Il a aussi précisé que pour lui, la gestion des moyens (enseignants ou personnels administratifs) ne pourrait être qu'académique et donc gérée depuis Bordeaux. Concrètement, c'est la confirmation de nos craintes. Les spécificités rurales de nos départements seront-elles prises en compte depuis Bordeaux? Défendre une formation sur Bellac, Aubusson sera plus délicat depuis Bordeaux que depuis Limoges. La distance est un frein réel.

La gestions des moyens enseignants se fera aussi pour 12 départements. Nos départements seront donc noyés dans la masse. Nous craignons de fortes pertes de postes pour la Creuse et la Corrèze dont les taux d'encadrement sont nettement supérieurs à ceux des départements ruraux de l'académie de Bordeaux.

De plus, le Recteur a aussi évoqué un recrutement dans le 1er degré au niveau grande académie.
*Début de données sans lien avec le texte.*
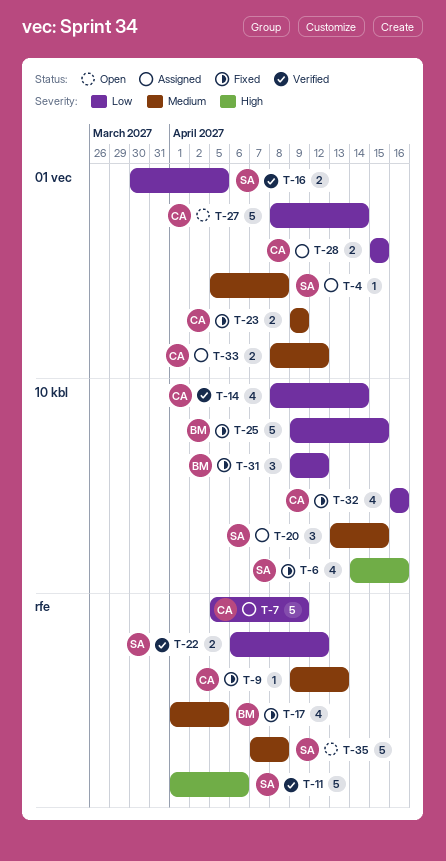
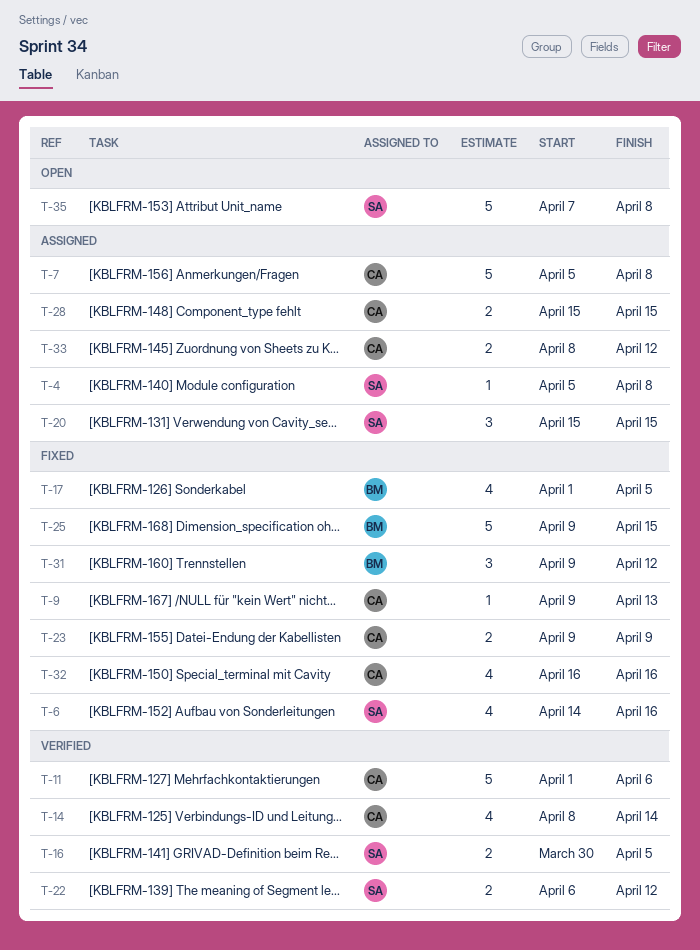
T-7, due: Apr 9 -> Apr 8
T-11, owner: SA -> CA
T-20, start: Apr 13 -> Apr 15
T-27: present -> none

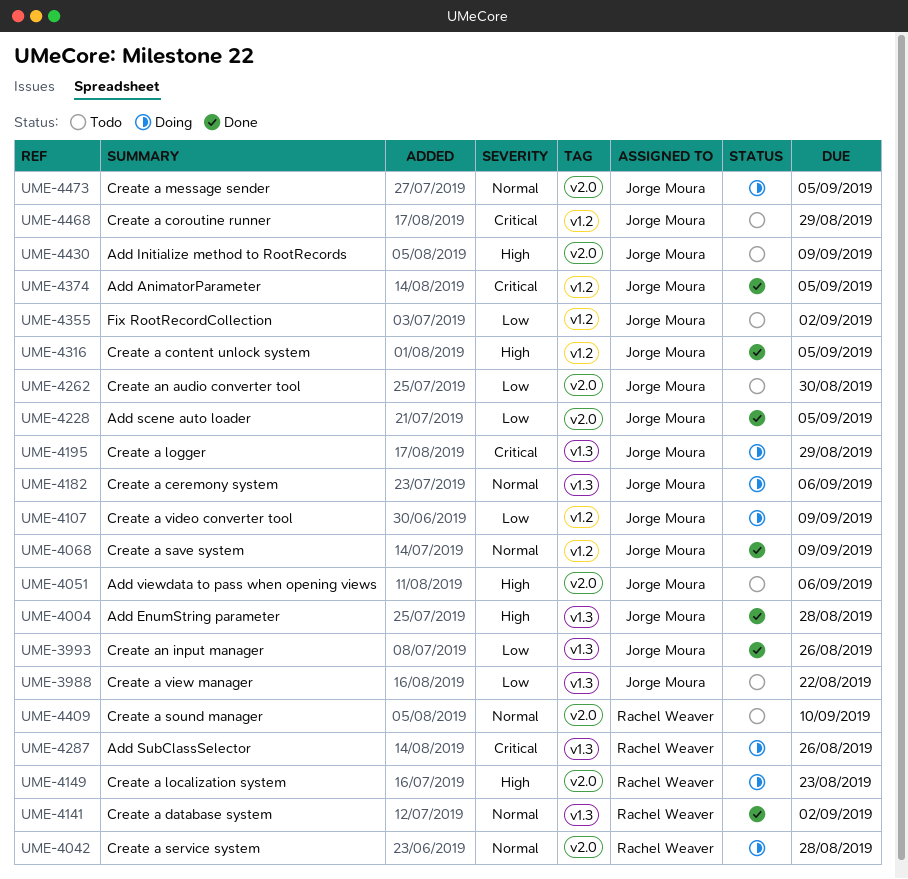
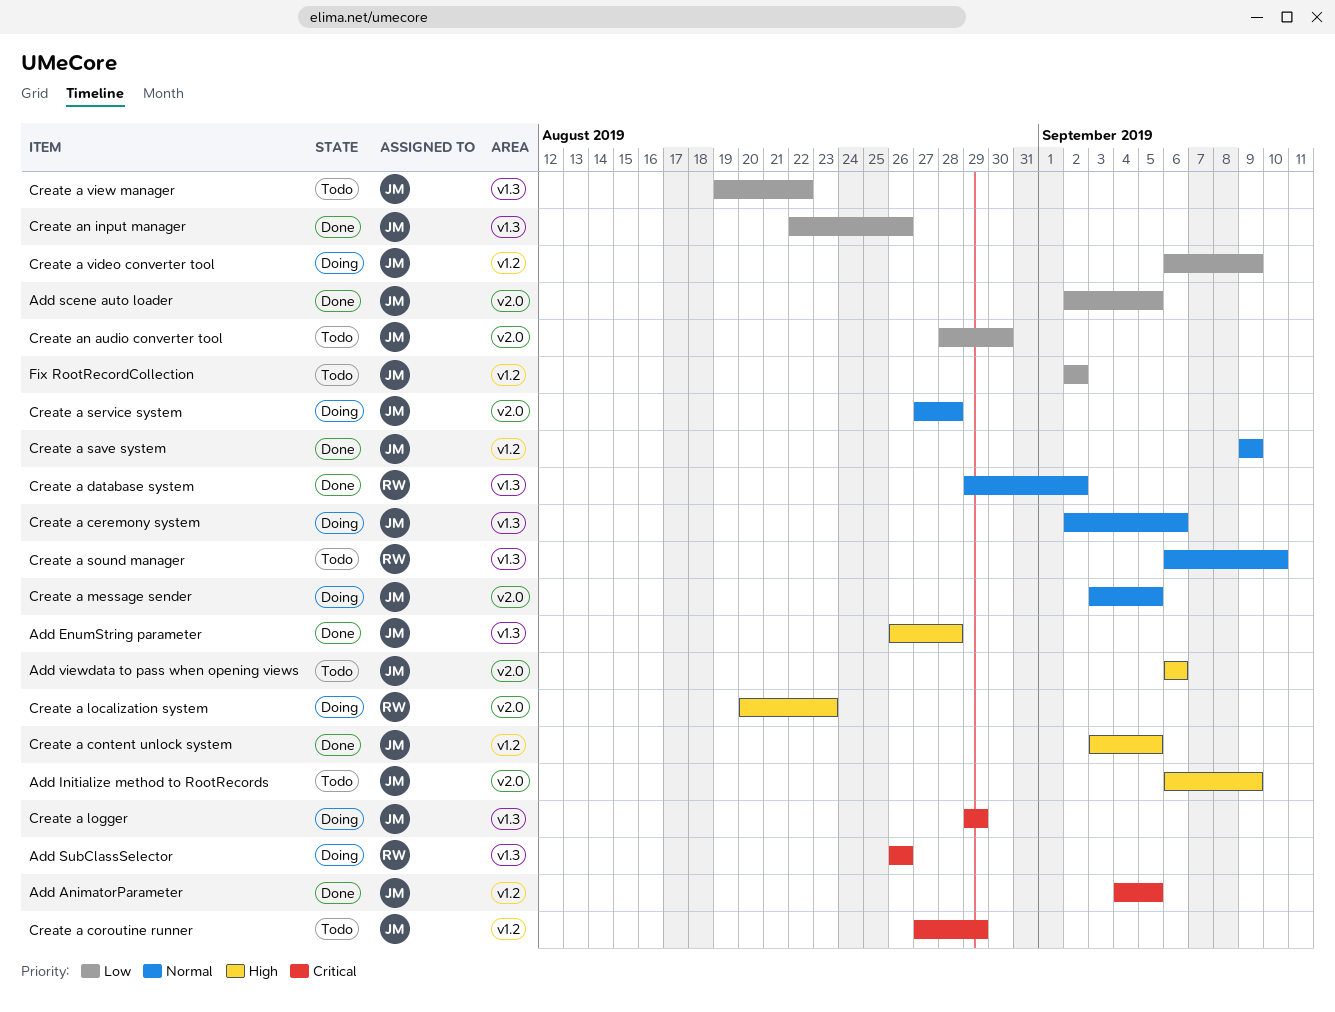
Create a service system, owner: Rachel Weaver -> Jorge Moura
Create a sound manager, label: v2.0 -> v1.3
Sans être précis, il a indiqué ne pas souhaiter revenir sur les périmètres actuels d'affectation des enseignants du second degré.

Au final, l'entretien s'est conclu après 1h30 de discussion. Nous n'avons été ni rassurés ni convaincus par les propos du Recteur Dugrip.

Nous vous invitons donc à nous rejoindre mercredi 27 juin à 17h devant le Rectorat de Limoges pour dire non à la disparition de notre académie.